I am not using the sump design above in my first post. I will be using a 90 gallon for the sump instead of the 50g I originally planned on using. the design will be similar to this:








water will drain in on the left, overflow onto filter pad, go through bio balls, return to tank.
I will be putting in a plastic screen so that the water runs evenly over filter pad and bio balls.

I am getting ready to order a reeflo barracuda external pump (4300gph) and keep my iwaki 70rlt for a backup just in case something goes wrong with the reeflo.

*how much can 1" pvc drain?* I was thinking about getting the hammerhead pump for an extra $40 and have 5800gph instead of the 4300gph with the barracuda, but I am not sure if seven 1" drains can handle that much flow.

-please add any advice you might find helpful-


----------



## CHBGator (Oct 5, 2006)

2x 1" drain pipes will not come close to handling 4300 gph. I'm kinda skeptical as to the whole turnover rate deal, to me its more of a question of how much bio-media capacity the filter has.
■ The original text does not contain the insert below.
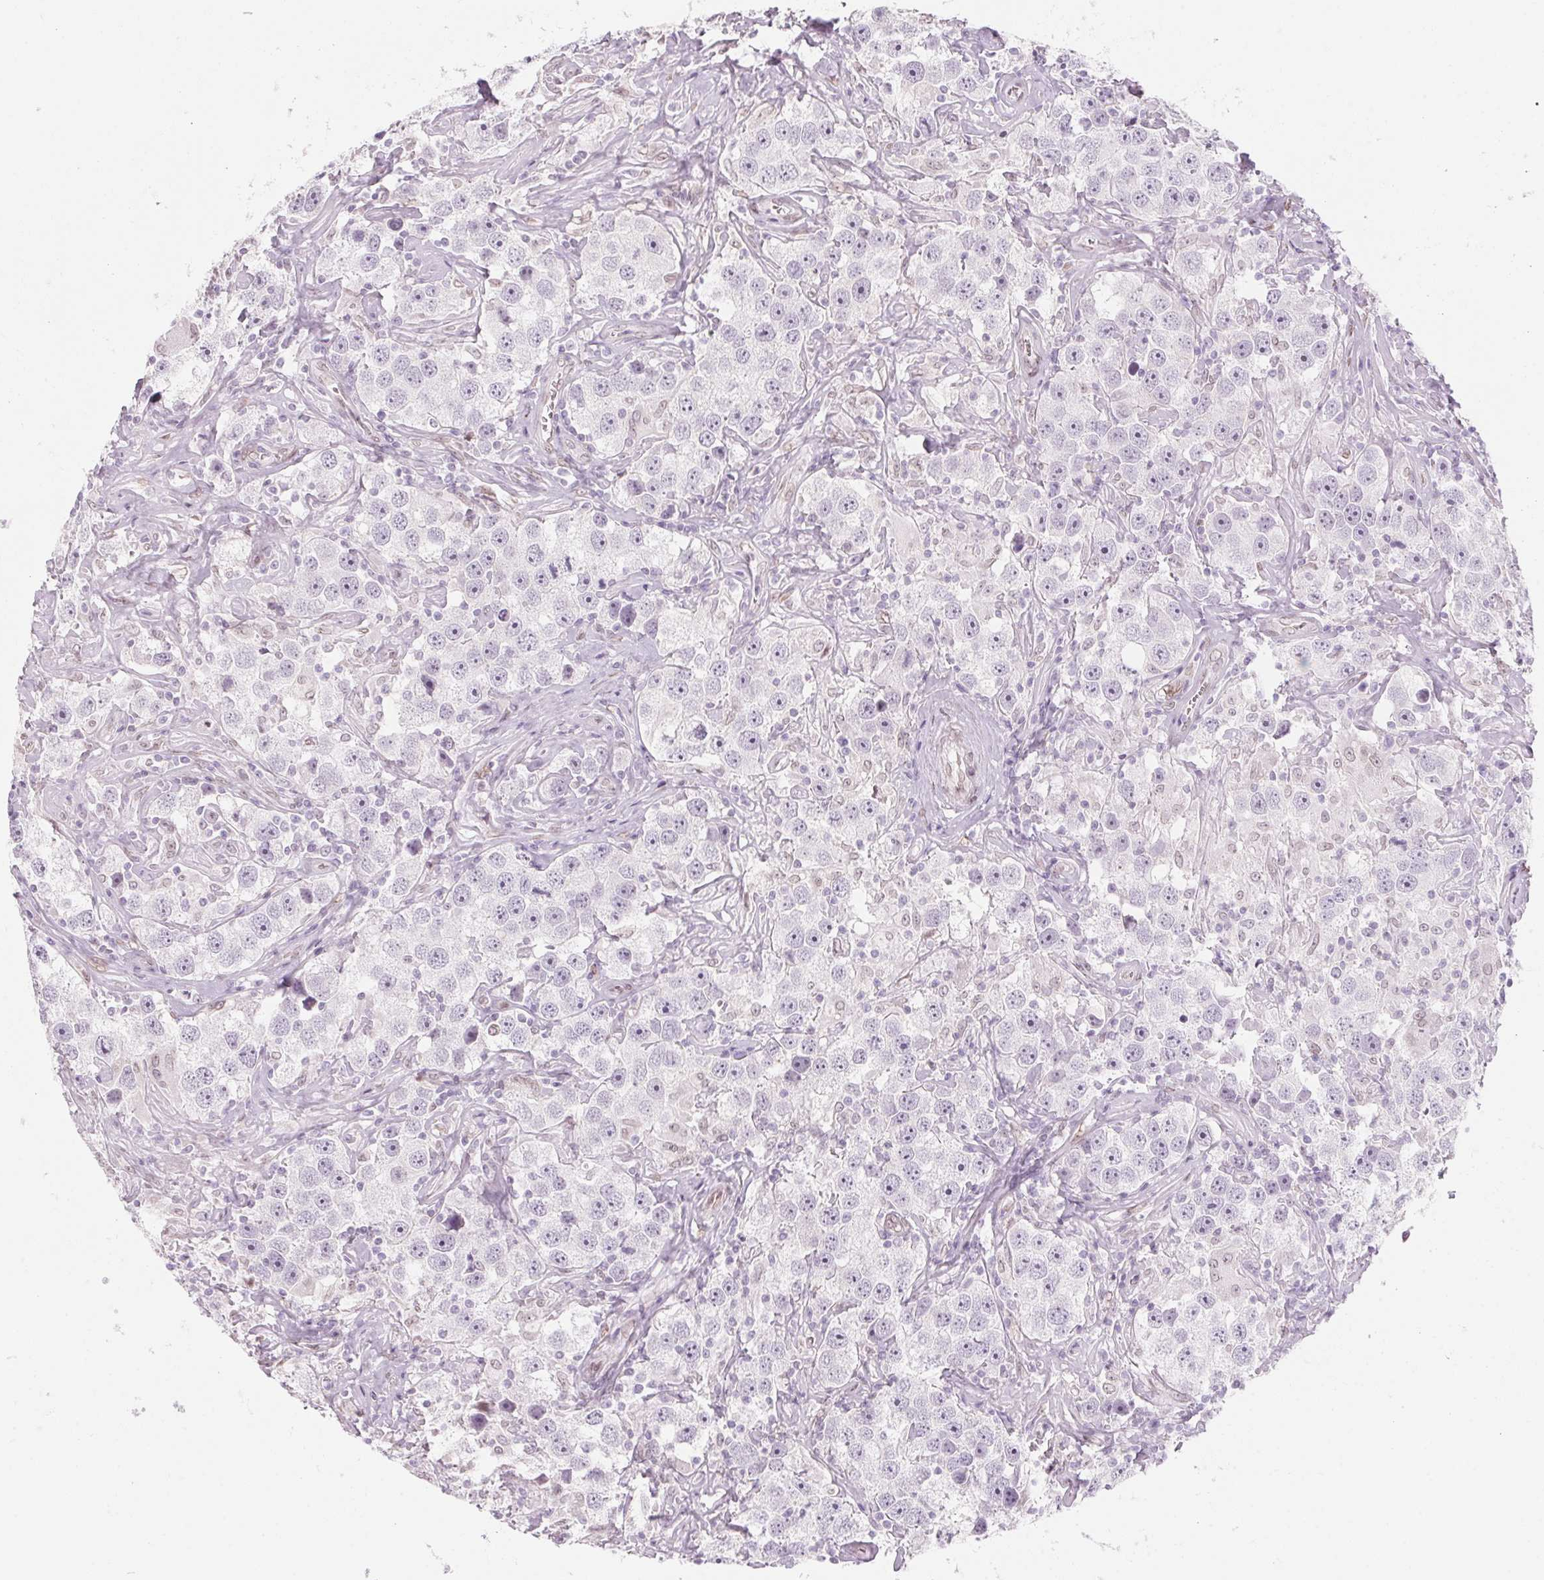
{"staining": {"intensity": "negative", "quantity": "none", "location": "none"}, "tissue": "testis cancer", "cell_type": "Tumor cells", "image_type": "cancer", "snomed": [{"axis": "morphology", "description": "Seminoma, NOS"}, {"axis": "topography", "description": "Testis"}], "caption": "This is a micrograph of immunohistochemistry staining of testis seminoma, which shows no staining in tumor cells.", "gene": "KCNQ2", "patient": {"sex": "male", "age": 49}}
I think the design on your sump is good but you should plan on the water lvl being higher which means you need a smaller pump and you need to make room for 3 to 4 times more bio media about a gallon of bio balls per 40 gallons of water. Now since your overflow box has 7 holes drilled for pipes I would try and put at least 4 stand pipes in and let 2 of them drain into one filter sock so you would need 2 filter socks or if you have the room 1 sock per pipe. For my 600G I tried to use a 45G sump and my 3500gph pump drained it fast. I had to add a 30G backup water reservoir in order to have enough water to fill the tank up to the lvl where I was getting enough return flow back into the sump to complete the cycle. I also have 4x 2" drain pipes back to my sump when I first had only 45 g of water to pump into the tank. As for internal or external pump either should work as long as you had room for your heaters in your sump.


----------



## zsanders (Nov 14, 2006)

*CHBGator* all seven 1" drains will be ran to the sump, not just two.
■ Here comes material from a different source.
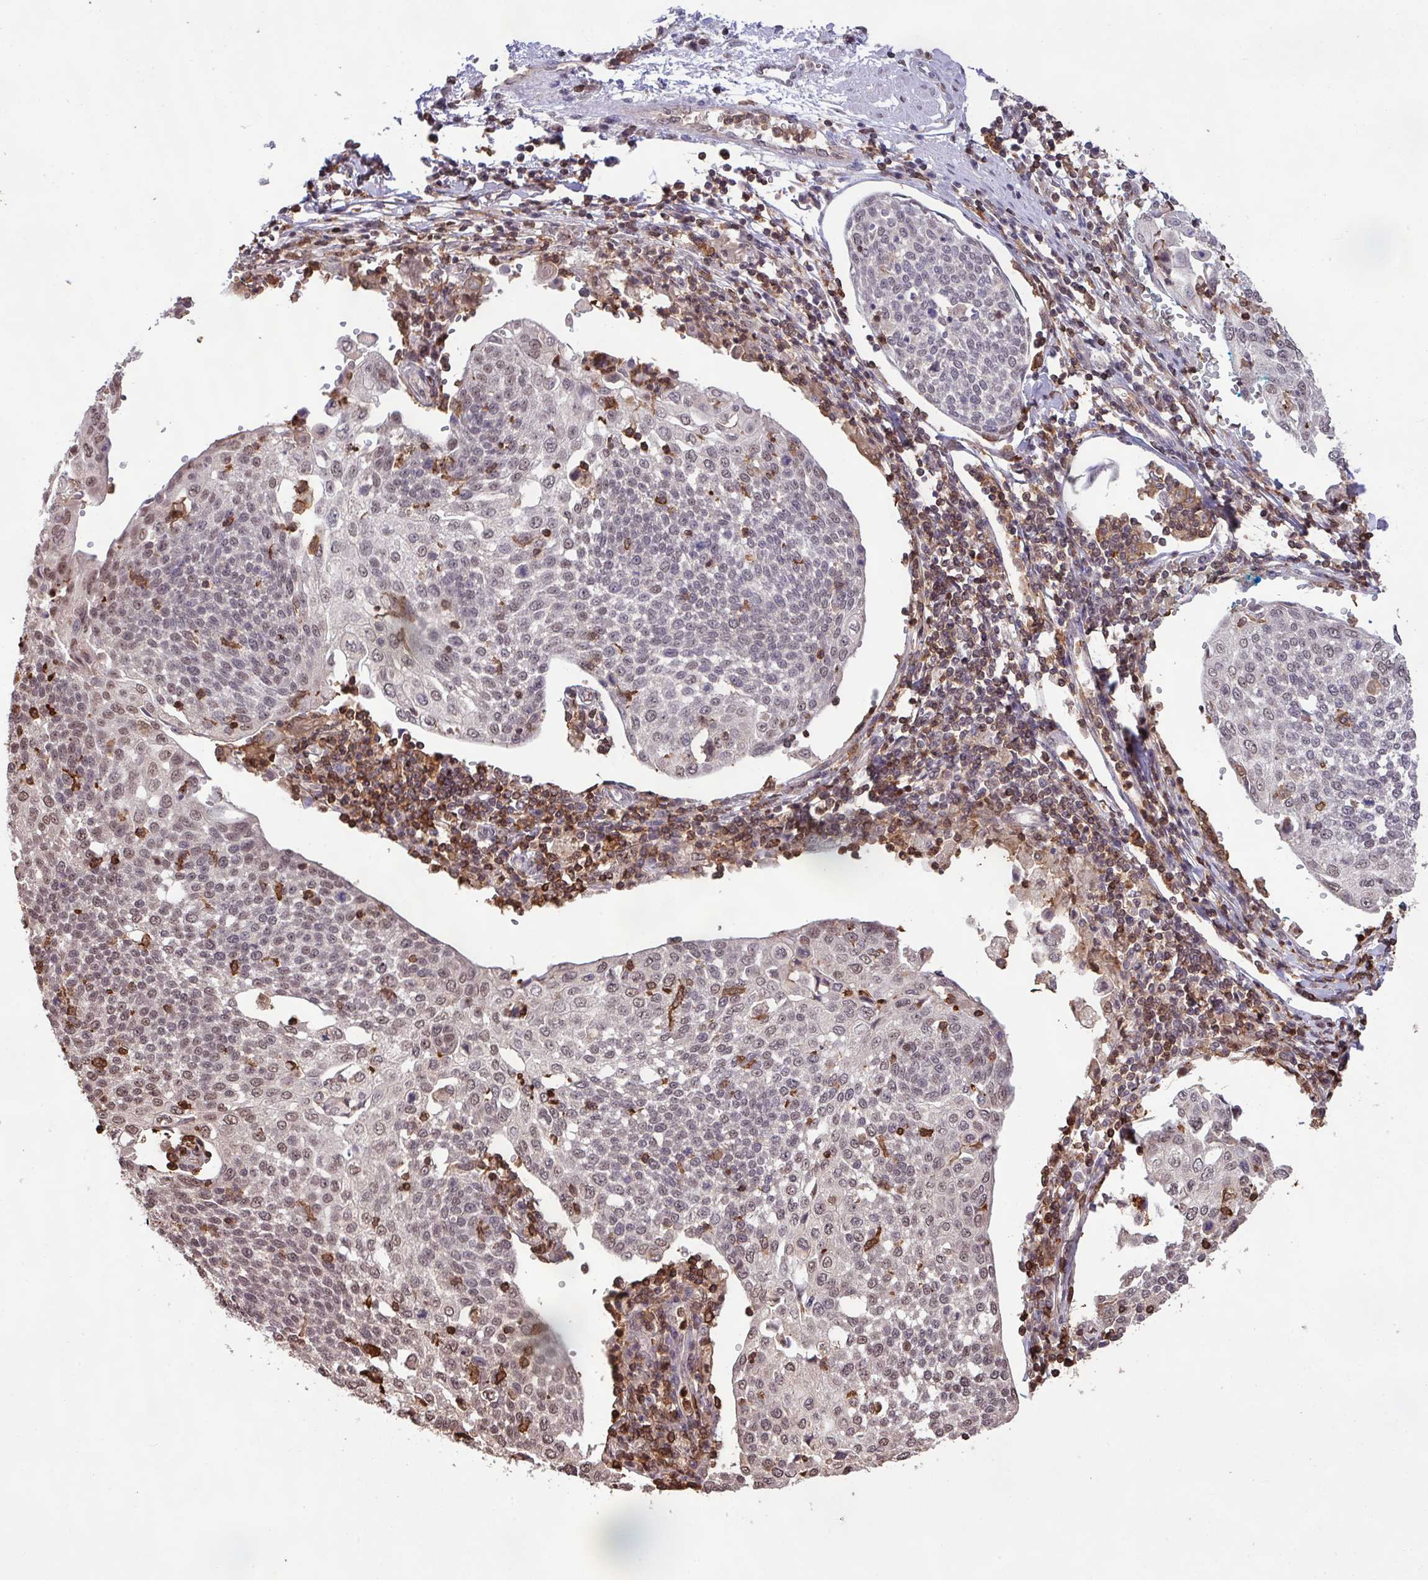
{"staining": {"intensity": "moderate", "quantity": "<25%", "location": "nuclear"}, "tissue": "cervical cancer", "cell_type": "Tumor cells", "image_type": "cancer", "snomed": [{"axis": "morphology", "description": "Squamous cell carcinoma, NOS"}, {"axis": "topography", "description": "Cervix"}], "caption": "Immunohistochemistry (IHC) photomicrograph of neoplastic tissue: cervical cancer (squamous cell carcinoma) stained using immunohistochemistry displays low levels of moderate protein expression localized specifically in the nuclear of tumor cells, appearing as a nuclear brown color.", "gene": "GON7", "patient": {"sex": "female", "age": 34}}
I am not sure that I will be using the filter socks, just the filter pad. that way I have more room for bioballs. with the sump being 90g I should be able to get at least 10g of bioballs in there. I will post a new design of how the sump will probably be.


----------



## CHBGator (Oct 5, 2006)

sry I misread it the first time.  How is the water going to be returned back to the tank? Do you plan on making under gravel jets? thats something I would recommend to keep from getting any dead spots in the tank and having excess food and waste accumulating in one spot and it keeps the same stuff suspended in the water longer so it can be sucked up by your filter. One thing to keep in mind is that 4300 gph is going to create a lot of water turbulence. 3500gph was a lot in my 600 till I downsized the pump.


----------



## fishyfishyfishy (Dec 24, 2005)

Microbubbles could be a problem as well. 7 drains will be sucking in alot of air. Some sort of bubble trap will be needed with that kind of flow.


----------



## kingpoiuy (Jun 9, 2008)

10 hang over the back filters from petco?

hehe just kidding. Awesome setup!


----------



## zsanders (Nov 14, 2006)

thanky everybody!!

now how should I do the return line?? does anybody know where I can find some pics on the web?


----------



## zsanders (Nov 14, 2006)

oops, thanks


----------